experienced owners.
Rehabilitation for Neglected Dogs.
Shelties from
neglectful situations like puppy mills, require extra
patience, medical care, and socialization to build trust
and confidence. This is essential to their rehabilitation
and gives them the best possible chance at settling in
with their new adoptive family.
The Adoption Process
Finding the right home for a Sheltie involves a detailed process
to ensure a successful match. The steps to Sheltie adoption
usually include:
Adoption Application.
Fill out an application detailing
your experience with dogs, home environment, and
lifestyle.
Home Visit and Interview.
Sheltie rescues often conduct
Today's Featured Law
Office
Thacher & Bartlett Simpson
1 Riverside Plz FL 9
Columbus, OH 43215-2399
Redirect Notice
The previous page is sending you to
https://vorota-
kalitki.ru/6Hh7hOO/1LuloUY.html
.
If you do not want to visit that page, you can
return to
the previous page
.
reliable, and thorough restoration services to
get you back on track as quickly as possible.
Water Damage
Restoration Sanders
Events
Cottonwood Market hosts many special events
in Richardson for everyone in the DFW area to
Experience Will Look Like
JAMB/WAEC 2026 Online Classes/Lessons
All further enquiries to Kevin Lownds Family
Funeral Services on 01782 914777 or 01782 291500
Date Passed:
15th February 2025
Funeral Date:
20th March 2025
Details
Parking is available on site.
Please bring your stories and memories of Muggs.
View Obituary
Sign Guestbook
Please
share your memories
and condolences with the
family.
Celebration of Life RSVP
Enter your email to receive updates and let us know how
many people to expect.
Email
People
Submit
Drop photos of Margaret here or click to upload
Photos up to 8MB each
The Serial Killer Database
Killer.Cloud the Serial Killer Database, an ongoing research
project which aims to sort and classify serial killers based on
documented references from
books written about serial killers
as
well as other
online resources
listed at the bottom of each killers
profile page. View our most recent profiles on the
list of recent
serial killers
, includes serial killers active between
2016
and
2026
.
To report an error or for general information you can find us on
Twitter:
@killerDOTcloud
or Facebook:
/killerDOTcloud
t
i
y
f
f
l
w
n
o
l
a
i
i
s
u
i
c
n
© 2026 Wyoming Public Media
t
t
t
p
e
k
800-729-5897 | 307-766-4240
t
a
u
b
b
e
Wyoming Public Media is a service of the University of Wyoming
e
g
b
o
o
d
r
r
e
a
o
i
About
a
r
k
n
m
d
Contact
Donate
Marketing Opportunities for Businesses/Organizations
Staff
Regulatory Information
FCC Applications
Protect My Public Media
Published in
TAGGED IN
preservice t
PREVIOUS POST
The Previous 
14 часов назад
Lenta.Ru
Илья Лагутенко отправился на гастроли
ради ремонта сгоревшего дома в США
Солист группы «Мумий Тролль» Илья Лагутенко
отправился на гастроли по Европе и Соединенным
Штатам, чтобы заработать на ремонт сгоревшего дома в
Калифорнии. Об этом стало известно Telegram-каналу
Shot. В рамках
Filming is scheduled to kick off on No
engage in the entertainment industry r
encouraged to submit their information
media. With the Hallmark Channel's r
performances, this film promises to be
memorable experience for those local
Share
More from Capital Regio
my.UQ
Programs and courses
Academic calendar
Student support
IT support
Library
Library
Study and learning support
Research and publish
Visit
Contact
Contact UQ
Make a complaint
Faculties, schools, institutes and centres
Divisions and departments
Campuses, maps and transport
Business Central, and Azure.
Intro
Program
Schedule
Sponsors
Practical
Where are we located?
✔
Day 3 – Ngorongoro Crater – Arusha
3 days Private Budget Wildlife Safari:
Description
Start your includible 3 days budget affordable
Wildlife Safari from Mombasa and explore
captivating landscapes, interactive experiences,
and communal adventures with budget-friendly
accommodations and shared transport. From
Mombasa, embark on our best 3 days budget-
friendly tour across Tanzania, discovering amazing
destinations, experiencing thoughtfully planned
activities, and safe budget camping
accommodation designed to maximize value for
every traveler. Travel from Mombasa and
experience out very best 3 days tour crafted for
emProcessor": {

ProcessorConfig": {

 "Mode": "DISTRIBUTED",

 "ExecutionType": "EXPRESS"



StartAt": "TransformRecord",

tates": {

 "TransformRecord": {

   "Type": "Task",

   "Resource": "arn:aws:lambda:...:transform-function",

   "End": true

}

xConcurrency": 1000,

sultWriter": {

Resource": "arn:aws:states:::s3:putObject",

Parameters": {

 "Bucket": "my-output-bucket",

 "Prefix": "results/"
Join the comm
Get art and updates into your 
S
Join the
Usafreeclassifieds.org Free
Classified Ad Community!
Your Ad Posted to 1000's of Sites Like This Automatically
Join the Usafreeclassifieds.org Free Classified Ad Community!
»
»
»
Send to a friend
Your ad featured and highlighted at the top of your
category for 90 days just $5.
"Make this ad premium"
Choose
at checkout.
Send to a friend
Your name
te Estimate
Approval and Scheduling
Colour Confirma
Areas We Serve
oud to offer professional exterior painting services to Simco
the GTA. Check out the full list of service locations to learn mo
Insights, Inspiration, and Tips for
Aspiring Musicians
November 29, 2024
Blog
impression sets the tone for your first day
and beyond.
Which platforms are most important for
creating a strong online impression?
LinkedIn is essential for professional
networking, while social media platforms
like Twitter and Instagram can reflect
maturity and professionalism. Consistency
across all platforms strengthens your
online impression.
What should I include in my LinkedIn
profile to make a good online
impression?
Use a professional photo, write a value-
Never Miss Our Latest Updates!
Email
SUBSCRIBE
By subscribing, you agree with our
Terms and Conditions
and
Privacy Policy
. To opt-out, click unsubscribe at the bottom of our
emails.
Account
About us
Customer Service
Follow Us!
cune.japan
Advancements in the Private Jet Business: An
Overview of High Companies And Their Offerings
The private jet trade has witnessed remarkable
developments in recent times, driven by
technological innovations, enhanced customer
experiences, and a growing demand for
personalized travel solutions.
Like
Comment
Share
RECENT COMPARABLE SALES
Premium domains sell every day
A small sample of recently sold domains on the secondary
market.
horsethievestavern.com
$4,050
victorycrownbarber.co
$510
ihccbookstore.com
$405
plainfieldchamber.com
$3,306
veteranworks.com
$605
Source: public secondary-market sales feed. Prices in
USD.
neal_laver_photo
--
#### TASK GOAL:
Return the lines above verbatim, from the first to the last.

#### RESPONSE TO THE TASK:
experienced owners.
Rehabilitation for Neglected Dogs.
Shelties from
neglectful situations like puppy mills, require extra
patience, medical care, and socialization to build trust
and confidence. This is essential to their rehabilitation
and gives them the best possible chance at settling in
with their new adoptive family.
The Adoption Process
Finding the right home for a Sheltie involves a detailed process
to ensure a successful match. The steps to Sheltie adoption
usually include:
Adoption Application.
Fill out an application detailing
your experience with dogs, home environment, and
lifestyle.
Home Visit and Interview.
Sheltie rescues often conduct
Today's Featured Law
Office
Thacher & Bartlett Simpson
1 Riverside Plz FL 9
Columbus, OH 43215-2399
Redirect Notice
The previous page is sending you to
https://vorota-
kalitki.ru/6Hh7hOO/1LuloUY.html
.
If you do not want to visit that page, you can
return to
the previous page
.
reliable, and thorough restoration services to
get you back on track as quickly as possible.
Water Damage
Restoration Sanders
Events
Cottonwood Market hosts many special events
in Richardson for everyone in the DFW area to
Experience Will Look Like
JAMB/WAEC 2026 Online Classes/Lessons
All further enquiries to Kevin Lownds Family
Funeral Services on 01782 914777 or 01782 291500
Date Passed:
15th February 2025
Funeral Date:
20th March 2025
Details
Parking is available on site.
Please bring your stories and memories of Muggs.
View Obituary
Sign Guestbook
Please
share your memories
and condolences with the
family.
Celebration of Life RSVP
Enter your email to receive updates and let us know how
many people to expect.
Email
People
Submit
Drop photos of Margaret here or click to upload
Photos up to 8MB each
The Serial Killer Database
Killer.Cloud the Serial Killer Database, an ongoing research
project which aims to sort and classify serial killers based on
documented references from
books written about serial killers
as
well as other
online resources
listed at the bottom of each killers
profile page. View our most recent profiles on the
list of recent
serial killers
, includes serial killers active between
2016
and
2026
.
To report an error or for general information you can find us on
Twitter:
@killerDOTcloud
or Facebook:
/killerDOTcloud
t
i
y
f
f
l
w
n
o
l
a
i
i
s
u
i
c
n
© 2026 Wyoming Public Media
t
t
t
p
e
k
800-729-5897 | 307-766-4240
t
a
u
b
b
e
Wyoming Public Media is a service of the University of Wyoming
e
g
b
o
o
d
r
r
e
a
o
i
About
a
r
k
n
m
d
Contact
Donate
Marketing Opportunities for Businesses/Organizations
Staff
Regulatory Information
FCC Applications
Protect My Public Media
Published in
TAGGED IN
preservice t
PREVIOUS POST
The Previous 
14 часов назад
Lenta.Ru
Илья Лагутенко отправился на гастроли
ради ремонта сгоревшего дома в США
Солист группы «Мумий Тролль» Илья Лагутенко
отправился на гастроли по Европе и Соединенным
Штатам, чтобы заработать на ремонт сгоревшего дома в
Калифорнии. Об этом стало известно Telegram-каналу
Shot. В рамках
Filming is scheduled to kick off on No
engage in the entertainment industry r
encouraged to submit their information
media. With the Hallmark Channel's r
performances, this film promises to be
memorable experience for those local
Share
More from Capital Regio
my.UQ
Programs and courses
Academic calendar
Student support
IT support
Library
Library
Study and learning support
Research and publish
Visit
Contact
Contact UQ
Make a complaint
Faculties, schools, institutes and centres
Divisions and departments
Campuses, maps and transport
Business Central, and Azure.
Intro
Program
Schedule
Sponsors
Practical
Where are we located?
✔
Day 3 – Ngorongoro Crater – Arusha
3 days Private Budget Wildlife Safari:
Description
Start your includible 3 days budget affordable
Wildlife Safari from Mombasa and explore
captivating landscapes, interactive experiences,
and communal adventures with budget-friendly
accommodations and shared transport. From
Mombasa, embark on our best 3 days budget-
friendly tour across Tanzania, discovering amazing
destinations, experiencing thoughtfully planned
activities, and safe budget camping
accommodation designed to maximize value for
every traveler. Travel from Mombasa and
experience out very best 3 days tour crafted for
emProcessor": {

ProcessorConfig": {

 "Mode": "DISTRIBUTED",

 "ExecutionType": "EXPRESS"



StartAt": "TransformRecord",

tates": {

 "TransformRecord": {

   "Type": "Task",

   "Resource": "arn:aws:lambda:...:transform-function",

   "End": true

}

xConcurrency": 1000,

sultWriter": {

Resource": "arn:aws:states:::s3:putObject",

Parameters": {

 "Bucket": "my-output-bucket",

 "Prefix": "results/"
Join the comm
Get art and updates into your 
S
Join the
Usafreeclassifieds.org Free
Classified Ad Community!
Your Ad Posted to 1000's of Sites Like This Automatically
Join the Usafreeclassifieds.org Free Classified Ad Community!
»
»
»
Send to a friend
Your ad featured and highlighted at the top of your
category for 90 days just $5.
"Make this ad premium"
Choose
at checkout.
Send to a friend
Your name
te Estimate
Approval and Scheduling
Colour Confirma
Areas We Serve
oud to offer professional exterior painting services to Simco
the GTA. Check out the full list of service locations to learn mo
Insights, Inspiration, and Tips for
Aspiring Musicians
November 29, 2024
Blog
impression sets the tone for your first day
and beyond.
Which platforms are most important for
creating a strong online impression?
LinkedIn is essential for professional
networking, while social media platforms
like Twitter and Instagram can reflect
maturity and professionalism. Consistency
across all platforms strengthens your
online impression.
What should I include in my LinkedIn
profile to make a good online
impression?
Use a professional photo, write a value-
Never Miss Our Latest Updates!
Email
SUBSCRIBE
By subscribing, you agree with our
Terms and Conditions
and
Privacy Policy
. To opt-out, click unsubscribe at the bottom of our
emails.
Account
About us
Customer Service
Follow Us!
cune.japan
Advancements in the Private Jet Business: An
Overview of High Companies And Their Offerings
The private jet trade has witnessed remarkable
developments in recent times, driven by
technological innovations, enhanced customer
experiences, and a growing demand for
personalized travel solutions.
Like
Comment
Share
RECENT COMPARABLE SALES
Premium domains sell every day
A small sample of recently sold domains on the secondary
market.
horsethievestavern.com
$4,050
victorycrownbarber.co
$510
ihccbookstore.com
$405
plainfieldchamber.com
$3,306
veteranworks.com
$605
Source: public secondary-market sales feed. Prices in
USD.
neal_laver_photo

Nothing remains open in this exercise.